* **Source material**
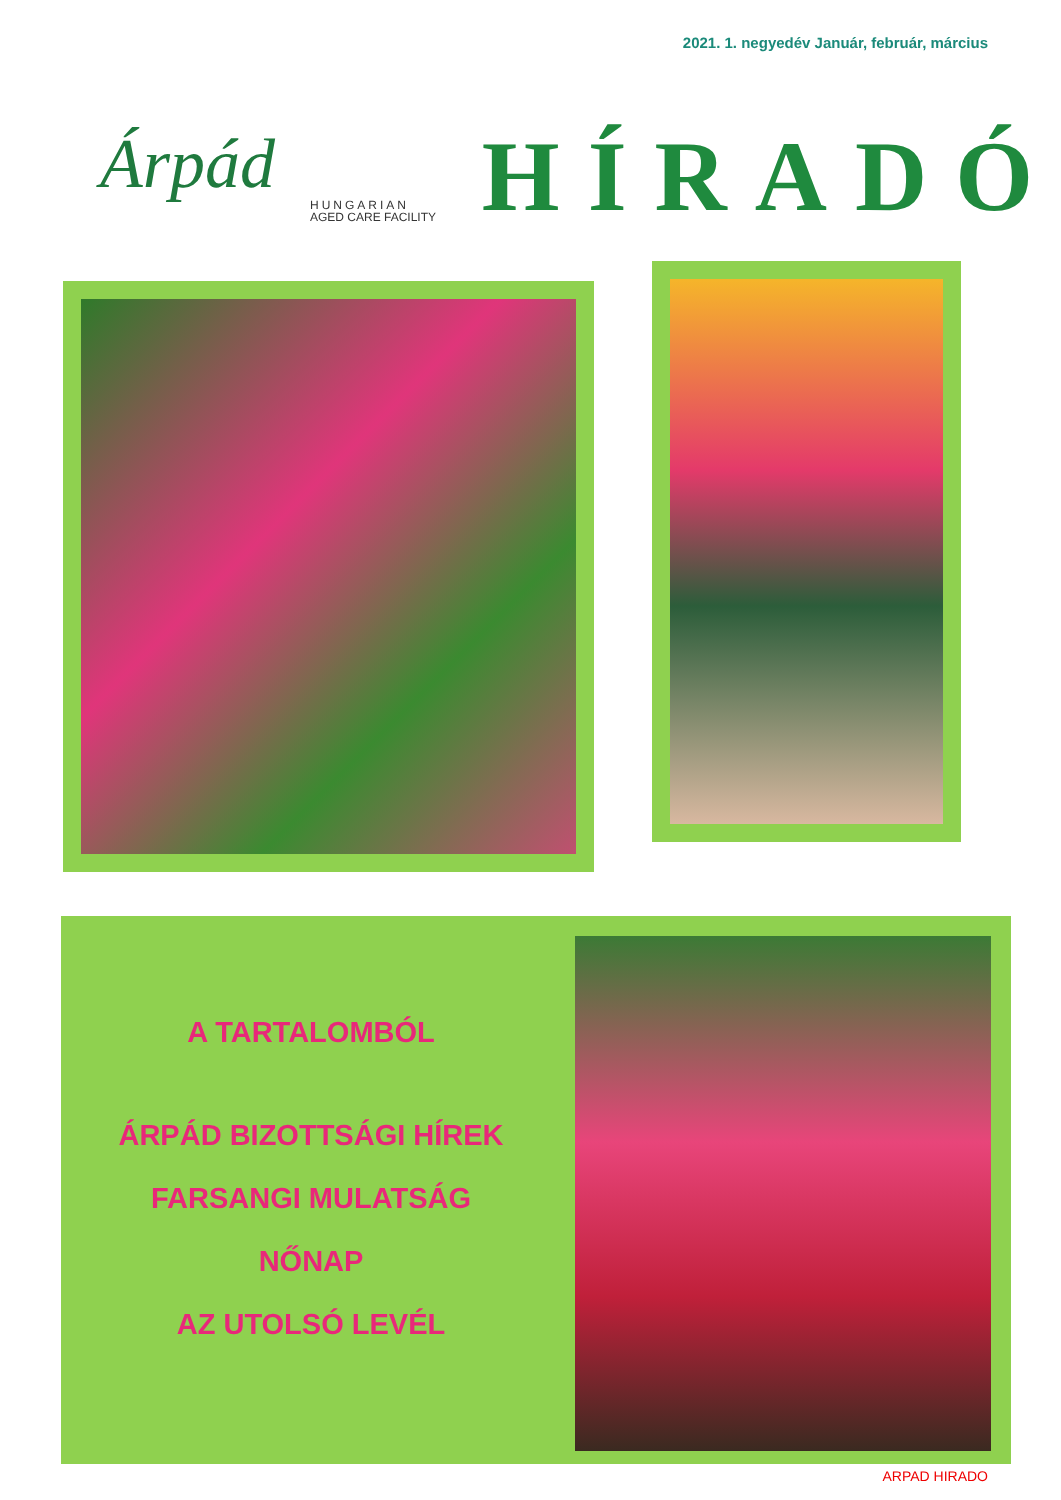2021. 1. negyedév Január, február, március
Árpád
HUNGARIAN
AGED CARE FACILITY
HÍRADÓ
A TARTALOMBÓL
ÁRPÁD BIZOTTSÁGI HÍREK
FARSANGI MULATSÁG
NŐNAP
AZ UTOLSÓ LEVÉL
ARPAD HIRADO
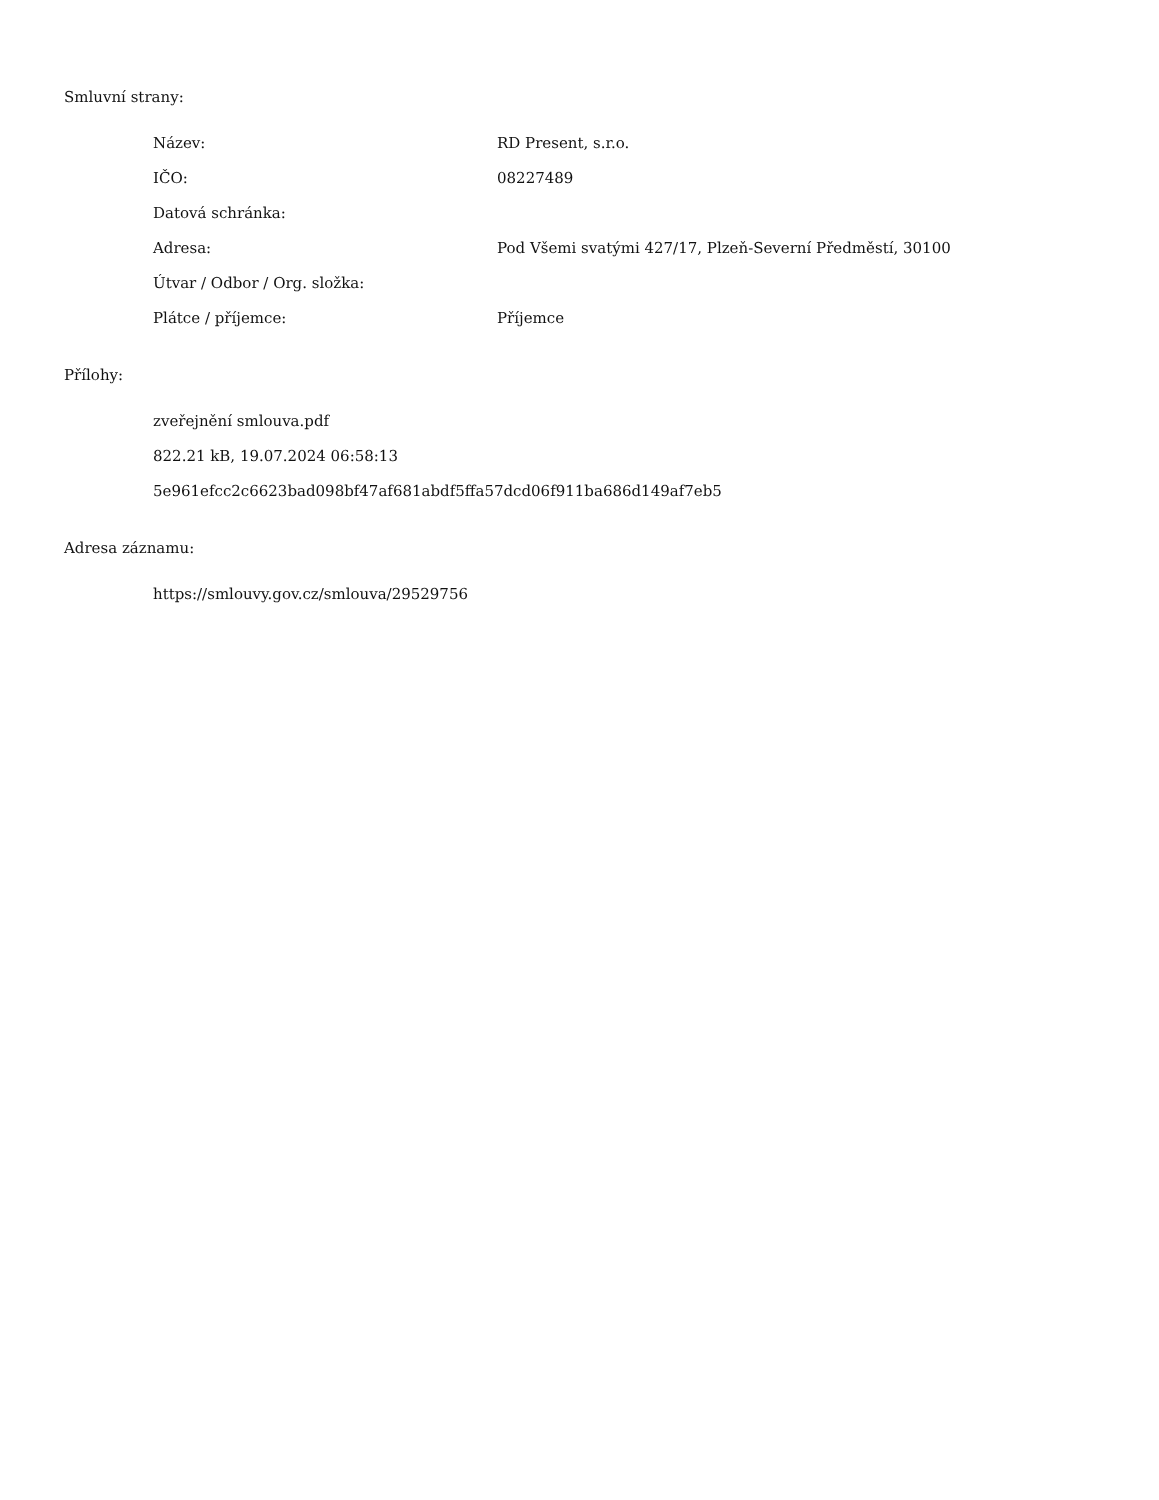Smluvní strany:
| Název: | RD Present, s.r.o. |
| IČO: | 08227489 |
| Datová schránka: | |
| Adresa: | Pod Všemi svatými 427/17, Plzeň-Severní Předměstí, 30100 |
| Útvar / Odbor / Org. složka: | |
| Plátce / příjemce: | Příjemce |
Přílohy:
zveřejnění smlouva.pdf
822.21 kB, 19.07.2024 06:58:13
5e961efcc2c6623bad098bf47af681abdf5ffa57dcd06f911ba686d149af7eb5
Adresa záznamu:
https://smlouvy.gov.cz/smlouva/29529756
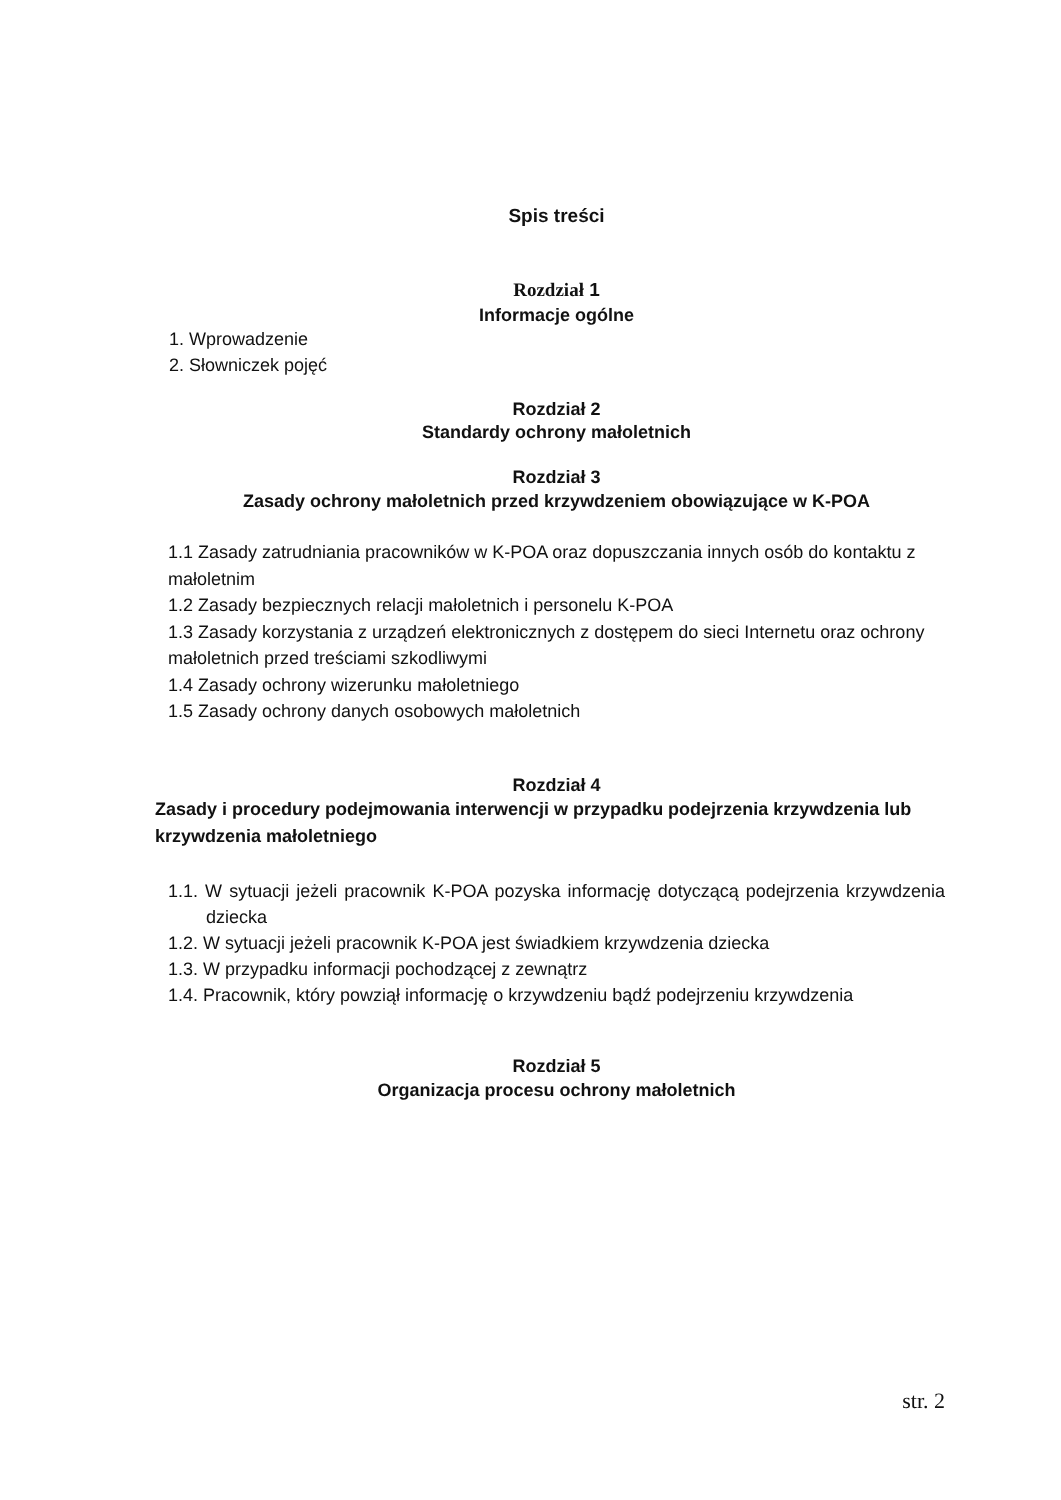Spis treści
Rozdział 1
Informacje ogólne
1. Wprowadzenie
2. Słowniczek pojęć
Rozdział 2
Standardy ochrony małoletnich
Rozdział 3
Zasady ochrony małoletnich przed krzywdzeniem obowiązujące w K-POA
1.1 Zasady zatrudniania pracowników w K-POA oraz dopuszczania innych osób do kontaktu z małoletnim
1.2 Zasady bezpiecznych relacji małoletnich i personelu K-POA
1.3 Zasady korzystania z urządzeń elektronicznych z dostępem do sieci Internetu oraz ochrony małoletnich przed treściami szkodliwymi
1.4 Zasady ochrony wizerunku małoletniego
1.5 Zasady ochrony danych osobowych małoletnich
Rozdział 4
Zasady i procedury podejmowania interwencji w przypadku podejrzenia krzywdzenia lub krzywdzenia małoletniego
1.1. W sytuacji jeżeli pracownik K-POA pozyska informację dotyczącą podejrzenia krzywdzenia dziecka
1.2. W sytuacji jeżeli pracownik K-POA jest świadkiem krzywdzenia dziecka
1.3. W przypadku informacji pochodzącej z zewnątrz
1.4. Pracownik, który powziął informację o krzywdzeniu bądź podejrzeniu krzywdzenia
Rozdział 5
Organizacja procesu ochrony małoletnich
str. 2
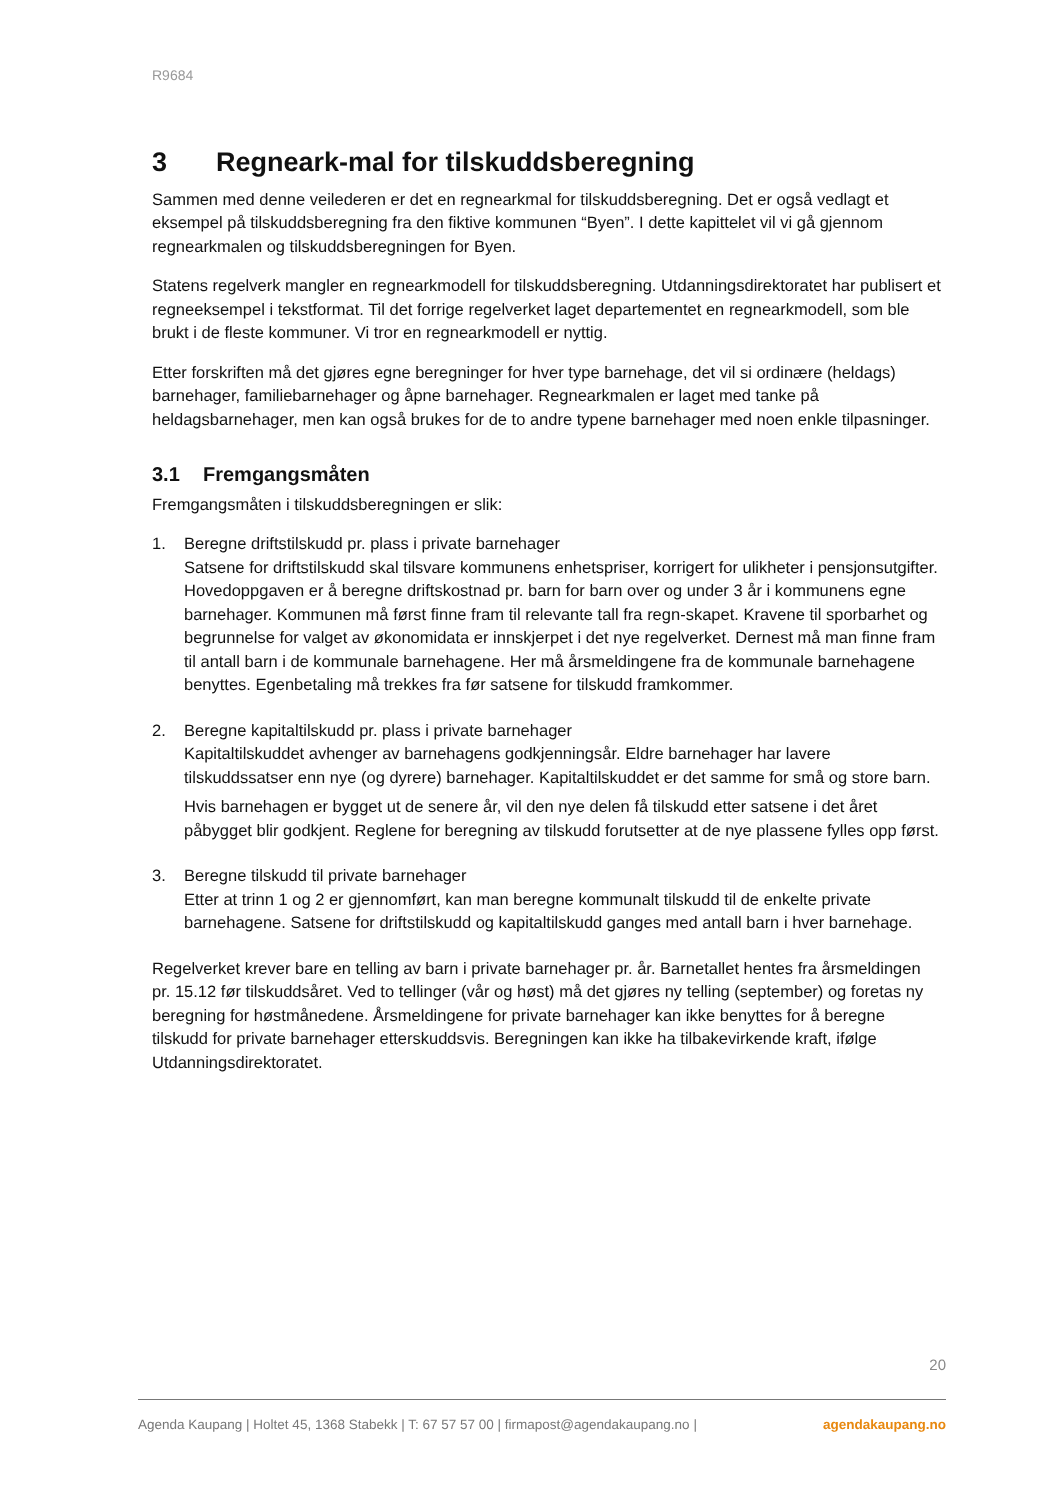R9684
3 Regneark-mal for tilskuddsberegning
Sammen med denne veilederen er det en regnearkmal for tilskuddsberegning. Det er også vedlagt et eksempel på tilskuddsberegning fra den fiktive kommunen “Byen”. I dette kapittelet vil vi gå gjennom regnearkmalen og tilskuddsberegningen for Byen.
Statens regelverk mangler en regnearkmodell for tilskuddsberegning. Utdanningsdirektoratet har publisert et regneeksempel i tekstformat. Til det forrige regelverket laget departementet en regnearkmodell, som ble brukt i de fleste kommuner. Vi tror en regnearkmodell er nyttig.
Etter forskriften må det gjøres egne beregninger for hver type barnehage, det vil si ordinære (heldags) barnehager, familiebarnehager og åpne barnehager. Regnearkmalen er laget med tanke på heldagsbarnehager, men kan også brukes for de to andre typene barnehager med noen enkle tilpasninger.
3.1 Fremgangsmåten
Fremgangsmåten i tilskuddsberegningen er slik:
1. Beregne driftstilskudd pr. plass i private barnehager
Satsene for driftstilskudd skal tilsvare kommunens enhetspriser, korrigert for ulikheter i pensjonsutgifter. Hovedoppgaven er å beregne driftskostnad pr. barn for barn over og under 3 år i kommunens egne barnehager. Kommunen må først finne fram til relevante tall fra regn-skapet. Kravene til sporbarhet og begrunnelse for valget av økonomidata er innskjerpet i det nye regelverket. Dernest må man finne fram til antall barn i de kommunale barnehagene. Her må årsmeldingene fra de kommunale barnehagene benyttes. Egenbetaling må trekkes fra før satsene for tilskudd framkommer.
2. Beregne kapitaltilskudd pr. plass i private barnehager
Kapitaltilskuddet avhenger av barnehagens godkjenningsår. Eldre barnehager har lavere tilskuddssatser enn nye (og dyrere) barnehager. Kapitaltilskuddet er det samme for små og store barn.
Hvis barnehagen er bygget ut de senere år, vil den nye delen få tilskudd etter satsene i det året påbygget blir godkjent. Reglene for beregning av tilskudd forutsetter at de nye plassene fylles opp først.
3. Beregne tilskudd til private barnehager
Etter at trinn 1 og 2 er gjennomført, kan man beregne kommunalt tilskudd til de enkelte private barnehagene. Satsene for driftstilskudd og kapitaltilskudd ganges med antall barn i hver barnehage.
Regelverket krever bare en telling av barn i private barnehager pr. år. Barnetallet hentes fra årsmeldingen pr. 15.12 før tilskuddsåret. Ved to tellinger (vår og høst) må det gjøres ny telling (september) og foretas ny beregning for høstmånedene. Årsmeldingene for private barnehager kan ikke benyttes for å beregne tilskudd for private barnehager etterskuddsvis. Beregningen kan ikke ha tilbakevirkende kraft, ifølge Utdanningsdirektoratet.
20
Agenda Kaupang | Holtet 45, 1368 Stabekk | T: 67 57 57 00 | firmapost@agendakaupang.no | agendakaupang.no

* **Exercise directions**
Take the data above and repeat it exactly, leaving each picture out.

* **Task solution**
2021. 1. negyedév Január, február, március
Árpád
HUNGARIAN
AGED CARE FACILITY
HÍRADÓ
A TARTALOMBÓL
ÁRPÁD BIZOTTSÁGI HÍREK
FARSANGI MULATSÁG
NŐNAP
AZ UTOLSÓ LEVÉL
ARPAD HIRADO
Smluvní strany:
| Název: | RD Present, s.r.o. |
| IČO: | 08227489 |
| Datová schránka: | |
| Adresa: | Pod Všemi svatými 427/17, Plzeň-Severní Předměstí, 30100 |
| Útvar / Odbor / Org. složka: | |
| Plátce / příjemce: | Příjemce |
Přílohy:
zveřejnění smlouva.pdf
822.21 kB, 19.07.2024 06:58:13
5e961efcc2c6623bad098bf47af681abdf5ffa57dcd06f911ba686d149af7eb5
Adresa záznamu:
https://smlouvy.gov.cz/smlouva/29529756
Spis treści
Rozdział 1
Informacje ogólne
1. Wprowadzenie
2. Słowniczek pojęć
Rozdział 2
Standardy ochrony małoletnich
Rozdział 3
Zasady ochrony małoletnich przed krzywdzeniem obowiązujące w K-POA
1.1 Zasady zatrudniania pracowników w K-POA oraz dopuszczania innych osób do kontaktu z małoletnim
1.2 Zasady bezpiecznych relacji małoletnich i personelu K-POA
1.3 Zasady korzystania z urządzeń elektronicznych z dostępem do sieci Internetu oraz ochrony małoletnich przed treściami szkodliwymi
1.4 Zasady ochrony wizerunku małoletniego
1.5 Zasady ochrony danych osobowych małoletnich
Rozdział 4
Zasady i procedury podejmowania interwencji w przypadku podejrzenia krzywdzenia lub krzywdzenia małoletniego
1.1. W sytuacji jeżeli pracownik K-POA pozyska informację dotyczącą podejrzenia krzywdzenia dziecka
1.2. W sytuacji jeżeli pracownik K-POA jest świadkiem krzywdzenia dziecka
1.3. W przypadku informacji pochodzącej z zewnątrz
1.4. Pracownik, który powziął informację o krzywdzeniu bądź podejrzeniu krzywdzenia
Rozdział 5
Organizacja procesu ochrony małoletnich
str. 2
R9684
3 Regneark-mal for tilskuddsberegning
Sammen med denne veilederen er det en regnearkmal for tilskuddsberegning. Det er også vedlagt et eksempel på tilskuddsberegning fra den fiktive kommunen “Byen”. I dette kapittelet vil vi gå gjennom regnearkmalen og tilskuddsberegningen for Byen.
Statens regelverk mangler en regnearkmodell for tilskuddsberegning. Utdanningsdirektoratet har publisert et regneeksempel i tekstformat. Til det forrige regelverket laget departementet en regnearkmodell, som ble brukt i de fleste kommuner. Vi tror en regnearkmodell er nyttig.
Etter forskriften må det gjøres egne beregninger for hver type barnehage, det vil si ordinære (heldags) barnehager, familiebarnehager og åpne barnehager. Regnearkmalen er laget med tanke på heldagsbarnehager, men kan også brukes for de to andre typene barnehager med noen enkle tilpasninger.
3.1 Fremgangsmåten
Fremgangsmåten i tilskuddsberegningen er slik:
1. Beregne driftstilskudd pr. plass i private barnehager
Satsene for driftstilskudd skal tilsvare kommunens enhetspriser, korrigert for ulikheter i pensjonsutgifter. Hovedoppgaven er å beregne driftskostnad pr. barn for barn over og under 3 år i kommunens egne barnehager. Kommunen må først finne fram til relevante tall fra regn-skapet. Kravene til sporbarhet og begrunnelse for valget av økonomidata er innskjerpet i det nye regelverket. Dernest må man finne fram til antall barn i de kommunale barnehagene. Her må årsmeldingene fra de kommunale barnehagene benyttes. Egenbetaling må trekkes fra før satsene for tilskudd framkommer.
2. Beregne kapitaltilskudd pr. plass i private barnehager
Kapitaltilskuddet avhenger av barnehagens godkjenningsår. Eldre barnehager har lavere tilskuddssatser enn nye (og dyrere) barnehager. Kapitaltilskuddet er det samme for små og store barn.
Hvis barnehagen er bygget ut de senere år, vil den nye delen få tilskudd etter satsene i det året påbygget blir godkjent. Reglene for beregning av tilskudd forutsetter at de nye plassene fylles opp først.
3. Beregne tilskudd til private barnehager
Etter at trinn 1 og 2 er gjennomført, kan man beregne kommunalt tilskudd til de enkelte private barnehagene. Satsene for driftstilskudd og kapitaltilskudd ganges med antall barn i hver barnehage.
Regelverket krever bare en telling av barn i private barnehager pr. år. Barnetallet hentes fra årsmeldingen pr. 15.12 før tilskuddsåret. Ved to tellinger (vår og høst) må det gjøres ny telling (september) og foretas ny beregning for høstmånedene. Årsmeldingene for private barnehager kan ikke benyttes for å beregne tilskudd for private barnehager etterskuddsvis. Beregningen kan ikke ha tilbakevirkende kraft, ifølge Utdanningsdirektoratet.
20
Agenda Kaupang | Holtet 45, 1368 Stabekk | T: 67 57 57 00 | firmapost@agendakaupang.no | agendakaupang.no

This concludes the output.